Passage provided:
_ _ _ _ _

Atrial Fibrillation Ablation The Hybrid Approach Versus Traditional Management
NCT01298986 · Status: WITHDRAWN · Phase: EARLY_PHASE1 · Type: INTERVENTIONAL
Last updated 2015-03-27
Summary
Rationale: To determine the most beneficial ablation methodology for individual patients with paroxysmal or persistent atrial fibrillation (defined by the Heart Rhythm Society) as surgeons and electrophysiologists work together on a convergent procedure (hybrid) to place the epicardial and endocardial ablation lines.
Objectives: Catheter and surgical ablation are being offered today to patients with drug refractory and symptomatic atrial fibrillation. This study is designed to assess the most efficient ablation approach in patients with paroxysmal and persistent atrial fibrillation. In patients with left atrium size of less than 5.0 cm, a Hybrid approach (pulmonary vein isolation performed surgically will be combined with right and left atrial flutter lines performed using a transcatheter approach) will be compared to percutaneous catheter ablation to isolate the pulmonary veins and apply the left and right atrial flutter lines with removal of LA appendage. In the group of patients with left atrial size 5.0-6.0 cm the Hybrid approach is going to be compared to the minimally invasive Cox-Maze III procedure.

_ _ _ _ _

Data provided:
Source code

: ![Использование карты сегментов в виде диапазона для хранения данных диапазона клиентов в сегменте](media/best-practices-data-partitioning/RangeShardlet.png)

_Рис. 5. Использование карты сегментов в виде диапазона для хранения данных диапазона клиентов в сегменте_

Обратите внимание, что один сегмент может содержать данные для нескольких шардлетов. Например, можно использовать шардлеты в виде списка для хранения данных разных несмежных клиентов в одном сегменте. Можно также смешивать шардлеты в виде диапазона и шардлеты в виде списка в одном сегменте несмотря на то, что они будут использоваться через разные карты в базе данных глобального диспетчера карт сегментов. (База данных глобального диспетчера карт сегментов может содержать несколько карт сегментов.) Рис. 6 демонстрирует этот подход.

_ _ _ _ _

Your task:
Decide whether each statement below agrees with the atrial fibrillation ablation summary given above. For each one, answer yes or no and quote the words of that summary that decide it.
(a) The study's status is given as completed.
(b) For patients with a left atrial size of 5.0-6.0 cm, the Hybrid approach is to be compared with the minimally invasive Cox-Maze III procedure.
(c) In the Hybrid approach, pulmonary vein isolation is performed with a transcatheter approach.

Output for this task:
(a) No: "Status: WITHDRAWN"
(b) Yes: "In the group of patients with left atrial size 5.0-6.0 cm the Hybrid approach is going to be compared to the minimally invasive Cox-Maze III procedure."
(c) No: "pulmonary vein isolation performed surgically will be combined with right and left atrial flutter lines performed using a transcatheter approach"